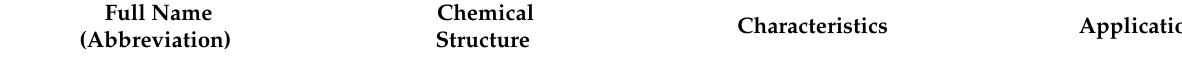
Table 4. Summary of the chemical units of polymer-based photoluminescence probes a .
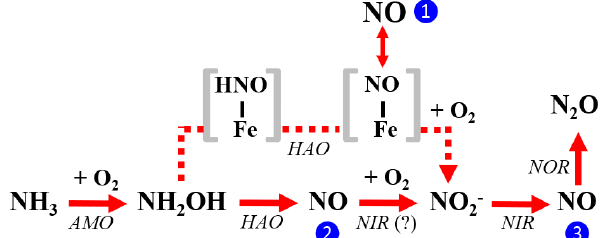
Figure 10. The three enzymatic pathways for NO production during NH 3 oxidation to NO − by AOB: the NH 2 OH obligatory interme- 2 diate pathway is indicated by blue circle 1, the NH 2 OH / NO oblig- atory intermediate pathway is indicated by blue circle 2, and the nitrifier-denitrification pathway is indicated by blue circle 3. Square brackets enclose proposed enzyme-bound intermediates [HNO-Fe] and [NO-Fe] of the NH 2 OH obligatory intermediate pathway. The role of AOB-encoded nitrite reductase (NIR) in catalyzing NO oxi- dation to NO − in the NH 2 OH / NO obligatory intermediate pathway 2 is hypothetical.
---
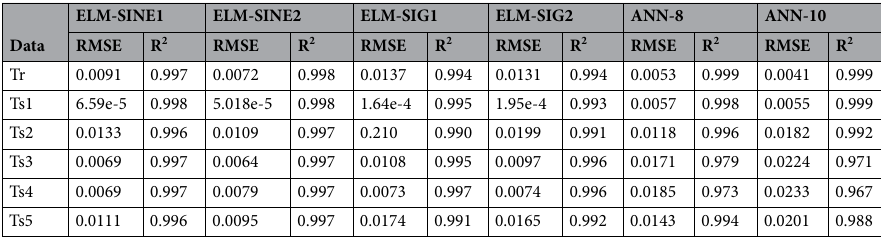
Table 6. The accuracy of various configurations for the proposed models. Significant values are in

_WORK TO COMPLETE_
Pull every line holding "Table" out of the records.

_WORKED SOLUTION_
Table 4. Summary of the chemical units of polymer-based photoluminescence probes a .
Table 6. The accuracy of various configurations for the proposed models. Significant values are in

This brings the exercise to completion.